= Murder of Simonetta Lamberti =

1982 child murder in Italy

The murder of Simonetta Lamberti took place in Cava de' Tirreni, Italy, on 29 May 1982. The victim, the 11-year-old daughter of magistrate Alfonso Lamberti (1937–2015), was killed during an attack targeting her father, at the time prosecutor of Sala Consilina.

The crime is remembered as the first in a series involving innocent victims in organized crime struggles in the 1980s.

== Murder ==
Simonetta Lamberti, born in Naples on 21 November 1970, was the daughter of magistrate Alfonso Lamberti, prosecutor of Salerno and later of Sala Consilina, engaged in the fight against kidnappings and, therefore, in the fight against the Camorra. Due to his investigative activities against organized crime he was under police protection.

On 29 May 1982 Lamberti and his daughter traveled from Cava de 'Tirreni, where he lived, to the adjacent Vietri sul Mare, to spend a few hours on the beach. On the way back, a few hundred meters from the entrance to Cava de' Tirreni, the magistrate's car was flanked by another vehicle from which numerous gunshots were fired that inflicted non-life-threatening wounds on the magistrate. His daughter, asleep in the back seat, was shot in the head and killed almost instantly.

== Investigation ==
The investigation into Simonetta Lamberti's murder focused almost immediately on her father's activity as a magistrate, placing the murder in the framework of Camorra activities.

As a result of the investigation, in 1987 the Court of Assizes of Salerno sentenced Francesco Apicella to life imprisonment based on eyewitness testimony. On 18 April 1988, the day of sentencing, based on the non-credibility of the pentiti who had testified, the Court of Appeal of Salerno, presided over by Mario Consolazio, acquitted Salvatore Di Maio and Carmine Di Girolamo of the murder.

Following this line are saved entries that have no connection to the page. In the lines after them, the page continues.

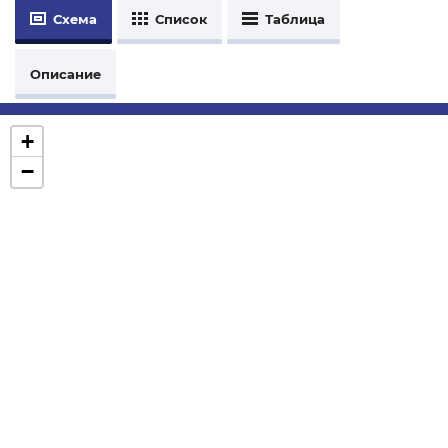
Схема
Список
Таблица
Описание
+
−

On 18 May 1993, the victim's father, Judge Alfonso Lamberti, was arrested on the basis of statements made by the pentito Pasquale Galasso, in which Lamberti was defined as "organic to the Camorra". According to Galasso's statements, Lamberti favored Carmine Alfieri and Galasso himself, issuing sentences that annulled "personal and patrimonial prevention measures" against them. In July of the same year, Alfonso Lamberti attempted suicide in prison. Later the accusations against the judge turned out to be unfounded and Lamberti was released.

In 2006, the writer Roberto Saviano identified Raffaele Cutolo as the instigator of the murder of Simonetta Lamberti in his book, Gomorrah. The NCO boss denied the charges from Novara prison, suing Saviano over his allegations. The Court of Trento rejected Raffaele Cutolo's charges against Saviano.

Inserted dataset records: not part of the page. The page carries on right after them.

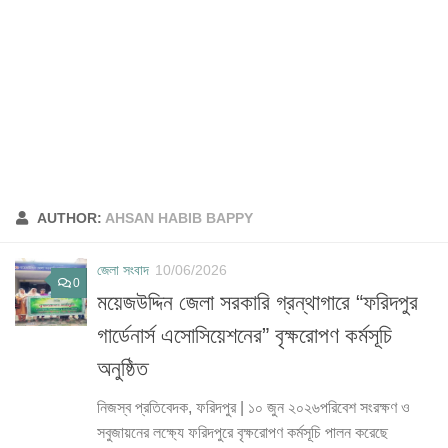
AUTHOR:
AHSAN HABIB BAPPY
জেলা সংবাদ
10/06/2026
0
ময়েজউদ্দিন জেলা সরকারি গ্রন্থাগারে “ফরিদপুর
গার্ডেনার্স এসোসিয়েশনের” বৃক্ষরোপণ কর্মসূচি
অনুষ্ঠিত
নিজস্ব প্রতিবেদক, ফরিদপুর | ১০ জুন ২০২৬পরিবেশ সংরক্ষণ ও
সবুজায়নের লক্ষ্যে ফরিদপুরে বৃক্ষরোপণ কর্মসূচি পালন করেছে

The investigation into Simonetta Lamberti's murder was reopened in the first week of November 2011, based on revelations by Antonio Pignataro, a confessed offender. Pignarato allegedly participated in the planning of the attack on Judge Lamberti, which was carried out by four other people, on behalf of Salvatore Di Maio. According to Pignataro, the car used for the ambush, a white Fiat 127, was sold to the attackers by Giovanni Gaudio, who was now under investigation.

On 5 November 2019, Pignataro was released from prison and subjected to an injunction to stay; he had received a sentence of 30 years in prison.

== Legacy ==
The acute impression created by Simonetta Lamberti's murder was immediately symbolized by a monument erected in her honor in Cava de 'Tirreni, very shortly after the crime. The monument, a broken marble stone, made thanks to a spontaneous subscription of the citizenry, was later removed for some public works and could only be restored after about ten years. To this day it is visible in the city park that runs along Via Marcello Garzia.

On 2 April 1983, the Stadio di Cava de' Tirreni and the library of the "Museum of the Sea" of Naples, Bagnoli were named after Simonetta Lamberti. A square in the municipality of Cautano, a town in the province of Benevento, is also dedicated to her.

On 29 May 1984, the President of Italy, Sandro Pertini, visiting Cava de' Tirreni, unveiled a plaque in memory of the child in the school library.

On 21 November 2018, the "Largo Simonetta Lamberti" was dedicated in the city of Naples by the Mayor of Naples, Luigi de Magistris, near Piazza Giovanni Bovio. At the center of "Largo Simonetta Lamberti", an olive tree was also planted as a symbol of peace and in conjunction with the National Day of the Tree.

Simonetta Lamberti is remembered every year on 21 March on the "Day of Remembrance and Commitment" of Libera, the network of associations against the Mafia, which on this date reads the list of names of victims of the Mafia and Mafia phenomena.